Buitenland

Continent heeft les getrokken uit crisis van de jaren tachtig

Latijns-Amerika wordt volwassen

Door Marie van Beijnum
GRONINGEN – Latijns-Amerika wordt wijzer. De landen van het continent reageren adequaat op de Aziatische crisis. Men stelt de groeiprognoses bij. Heel verstandig, vindt dr. A. A. Hofman, die vandaag aan de Rijksuniversiteit Groningen bij prof. dr. A. Maddison promoveerde tot doctor in de economische wetenschappen.

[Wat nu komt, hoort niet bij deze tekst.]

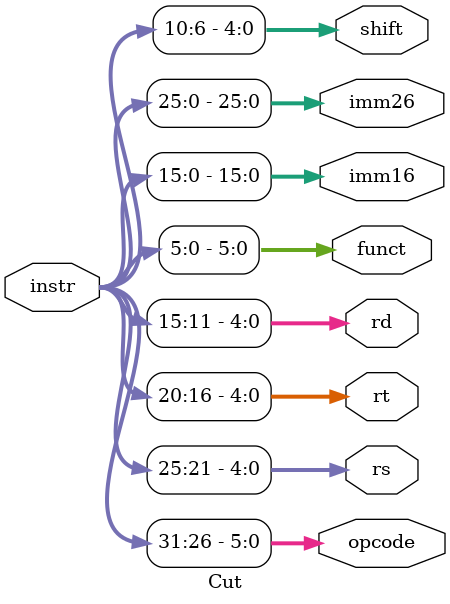
<source format=v>
`timescale 1ns / 1ps
module Cut(
	input [31:0] instr,
	output [5:0] opcode,
	output [4:0] rs,
	output [4:0] rt,
	output [4:0] rd,
	output [5:0] funct,
	output [15:0] imm16,
	output [25:0] imm26,
	output [4:0] shift
    );
	
	assign opcode=instr[31:26];
	assign rs=instr[25:21];
	assign rt=instr[20:16];
	assign rd=instr[15:11];
	assign funct=instr[5:0];
	assign imm16=instr[15:0];
	assign imm26=instr[25:0];
	assign shift=instr[10:6];
	
endmodule

</source>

„Latijns-Amerika neemt de crisis die zich nu aandient serieus. Hoewel het gebeuren in Azië waarschijnlijk geen dramatische gevolgen zal hebben voor Latijns-Amerika, treffen de respectievelijke regeringen de nodige voorzorgsmaatregelen. Chili is bijvoorbeeld erg afhankelijk van de export naar Azië. Daar vreest men een afname van de export en indirect een verminderde economische groei. Je ziet meteen dat die landen een minder expansief overheidsbeleid gaan voeren. In Chili nemen de overheidsinvesteringen af en wordt er heel bedachtzaam gereageerd op wat er in Azië gebeurt”, signaleert dr. A. A. Hofman, die zijn dissertatie schreef onder de titel (vertaald) “Latijns-Amerikaanse economische ontwikkeling. Een causale analyse in historisch perspectief”.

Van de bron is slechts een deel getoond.